● **What is needed**: Scan the records and identify every line in which the string "knee" occurs, then return those lines.

[Input records — start]

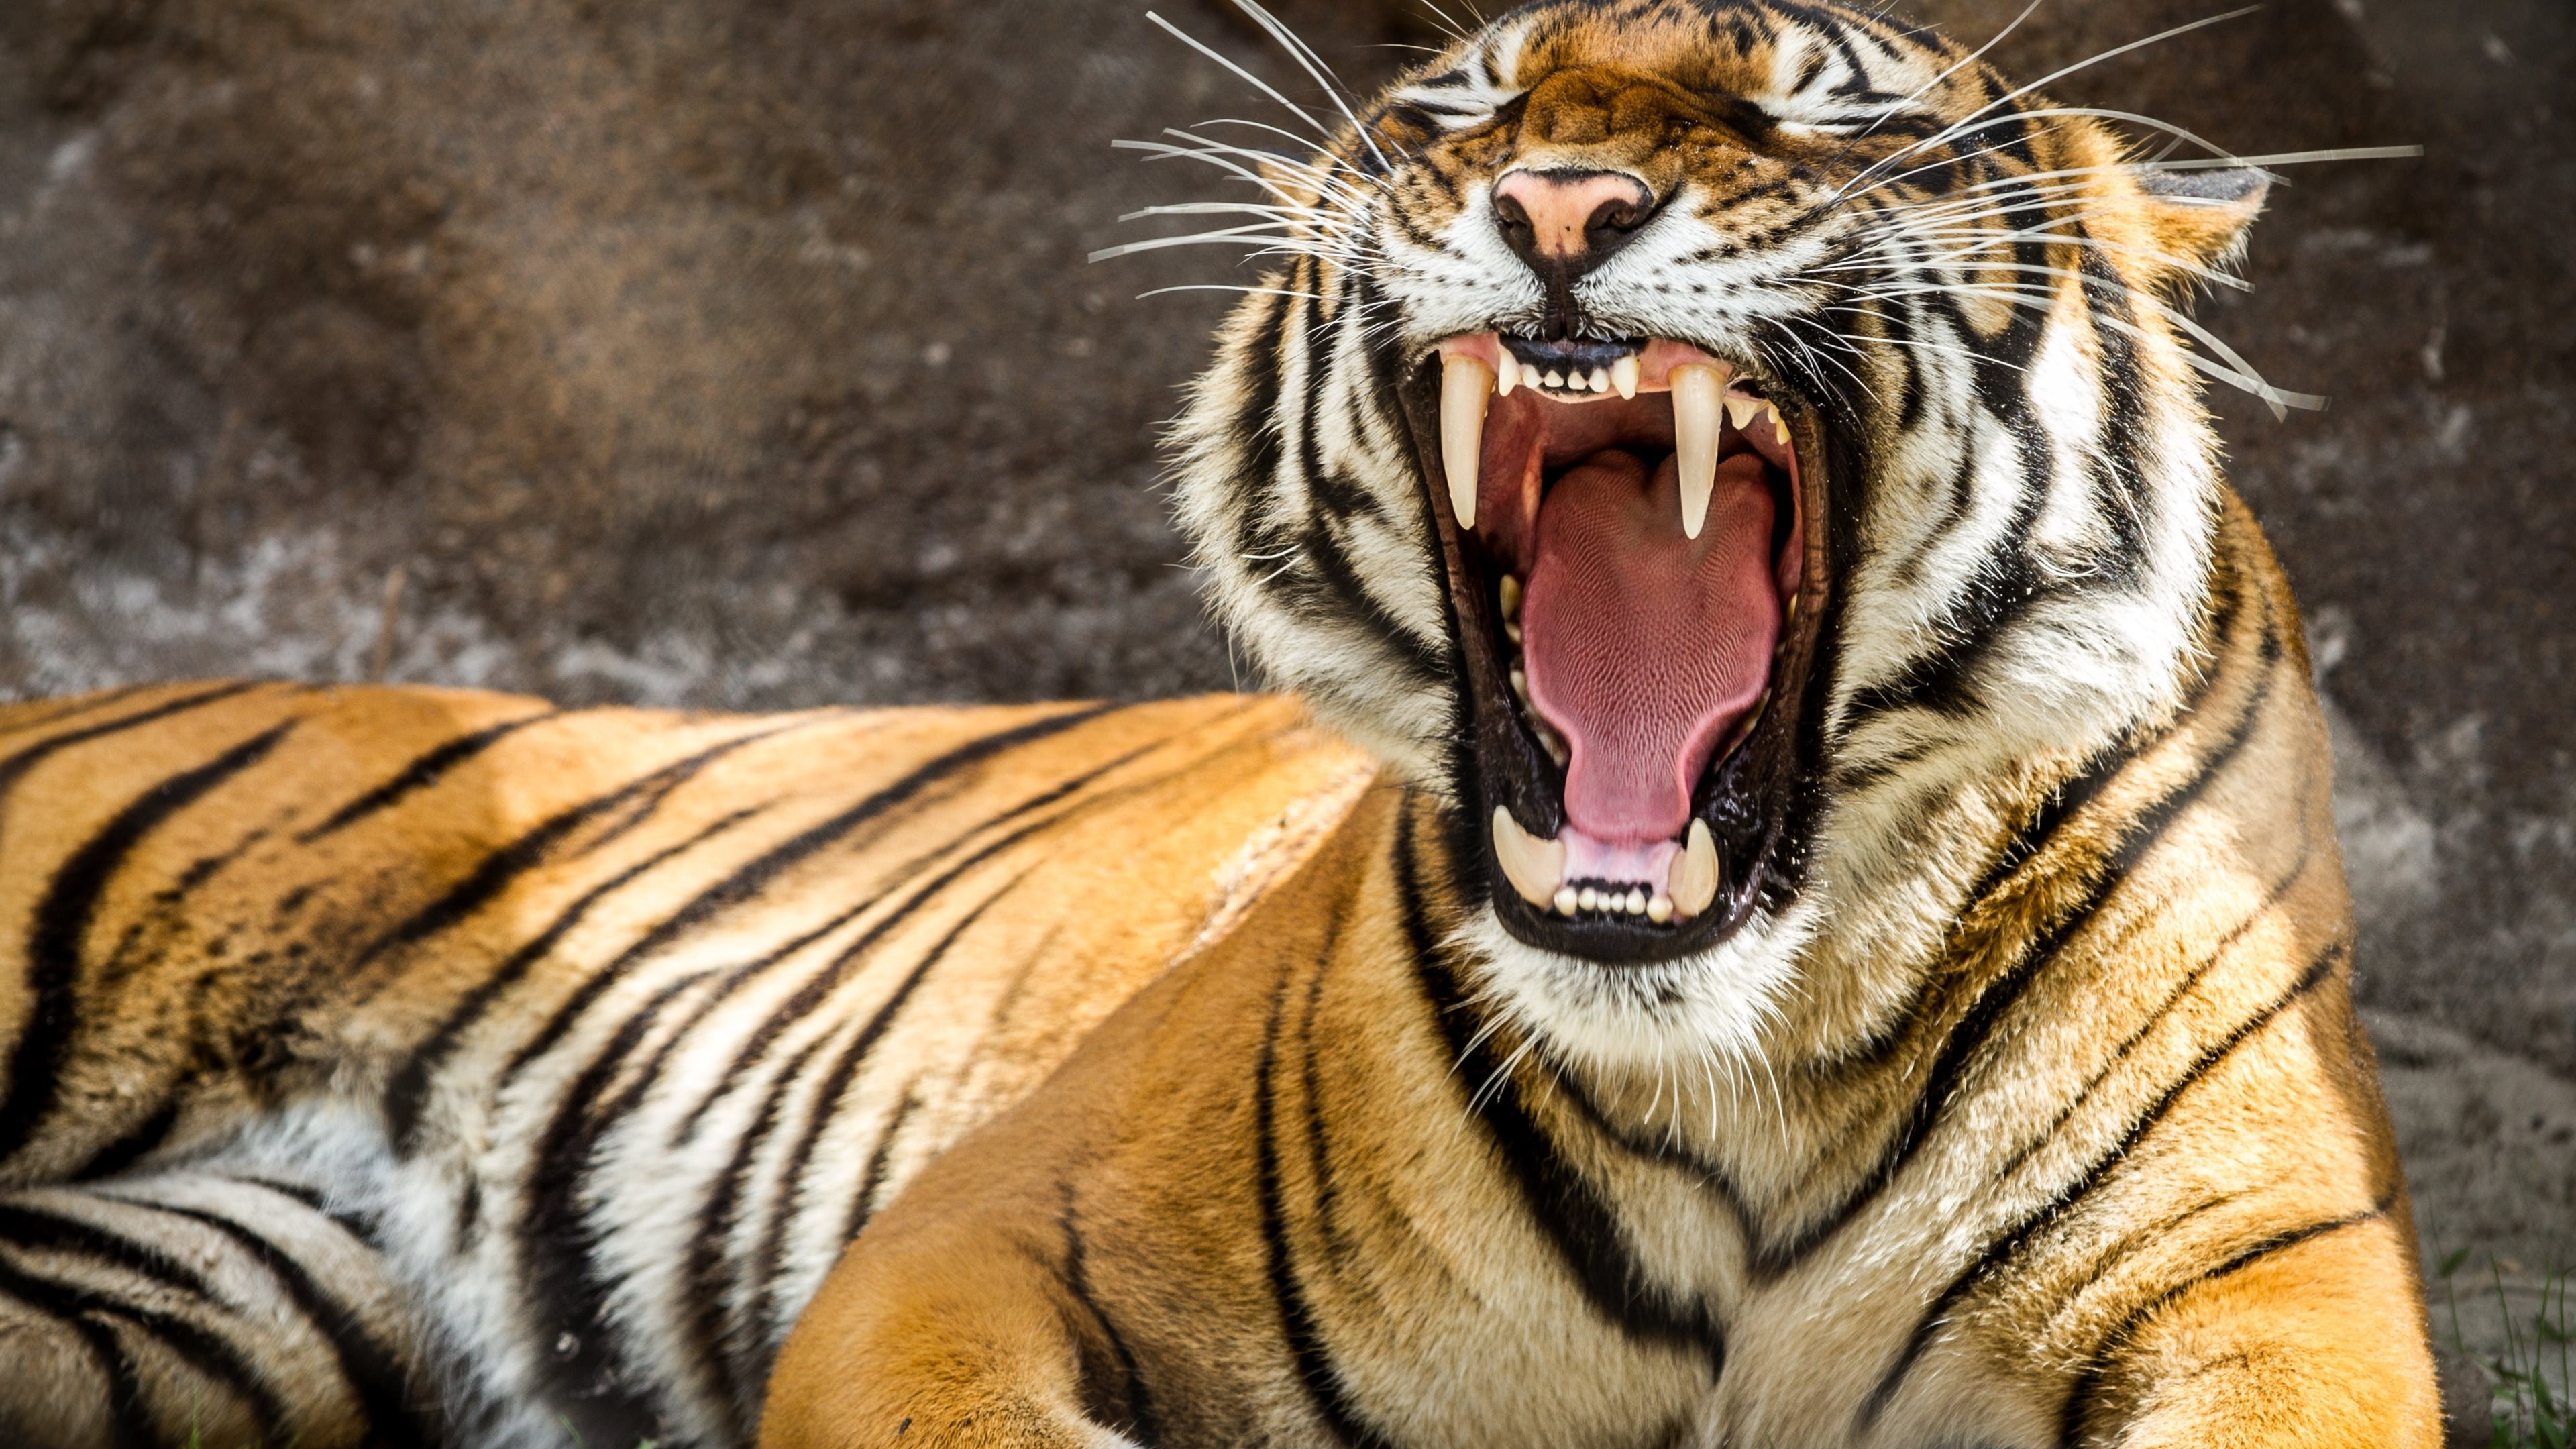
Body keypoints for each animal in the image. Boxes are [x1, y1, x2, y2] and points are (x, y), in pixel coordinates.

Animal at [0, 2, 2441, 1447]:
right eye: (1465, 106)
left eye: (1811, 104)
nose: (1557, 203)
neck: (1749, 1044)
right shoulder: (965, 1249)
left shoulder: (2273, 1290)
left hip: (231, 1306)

[Input records — finish]
[Input records — start]

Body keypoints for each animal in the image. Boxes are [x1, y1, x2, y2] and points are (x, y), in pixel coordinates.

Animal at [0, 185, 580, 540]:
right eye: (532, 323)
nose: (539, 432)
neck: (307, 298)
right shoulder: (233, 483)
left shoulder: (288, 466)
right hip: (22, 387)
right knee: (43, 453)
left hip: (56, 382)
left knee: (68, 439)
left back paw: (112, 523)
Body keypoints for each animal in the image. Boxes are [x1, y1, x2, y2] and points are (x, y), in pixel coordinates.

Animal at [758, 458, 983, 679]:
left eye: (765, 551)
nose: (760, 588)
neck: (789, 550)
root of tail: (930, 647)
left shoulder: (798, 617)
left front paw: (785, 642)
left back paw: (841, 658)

[Input records — finish]
[Input records — start]

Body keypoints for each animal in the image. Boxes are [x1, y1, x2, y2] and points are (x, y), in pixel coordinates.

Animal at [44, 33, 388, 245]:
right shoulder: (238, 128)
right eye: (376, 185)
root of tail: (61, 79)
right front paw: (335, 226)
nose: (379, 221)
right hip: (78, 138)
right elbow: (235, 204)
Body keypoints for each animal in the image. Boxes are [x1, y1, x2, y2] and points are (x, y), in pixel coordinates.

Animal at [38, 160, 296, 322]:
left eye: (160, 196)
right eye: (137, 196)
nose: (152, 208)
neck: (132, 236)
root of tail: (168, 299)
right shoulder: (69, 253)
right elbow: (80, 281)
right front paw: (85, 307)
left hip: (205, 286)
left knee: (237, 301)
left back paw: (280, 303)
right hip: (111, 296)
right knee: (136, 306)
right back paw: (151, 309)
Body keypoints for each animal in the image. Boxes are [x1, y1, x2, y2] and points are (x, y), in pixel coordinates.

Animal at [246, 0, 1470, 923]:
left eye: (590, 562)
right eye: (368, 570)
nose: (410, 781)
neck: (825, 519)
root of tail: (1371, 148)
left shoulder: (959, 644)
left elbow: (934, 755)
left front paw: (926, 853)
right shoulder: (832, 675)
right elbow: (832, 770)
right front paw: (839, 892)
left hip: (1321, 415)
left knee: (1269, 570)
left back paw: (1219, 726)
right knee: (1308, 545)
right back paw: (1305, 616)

[Input records — finish]

● **Output of the task**:
right knee: (43, 453)
left knee: (68, 439)
left knee: (237, 301)
right knee: (136, 306)
left knee: (1269, 570)
right knee: (1308, 545)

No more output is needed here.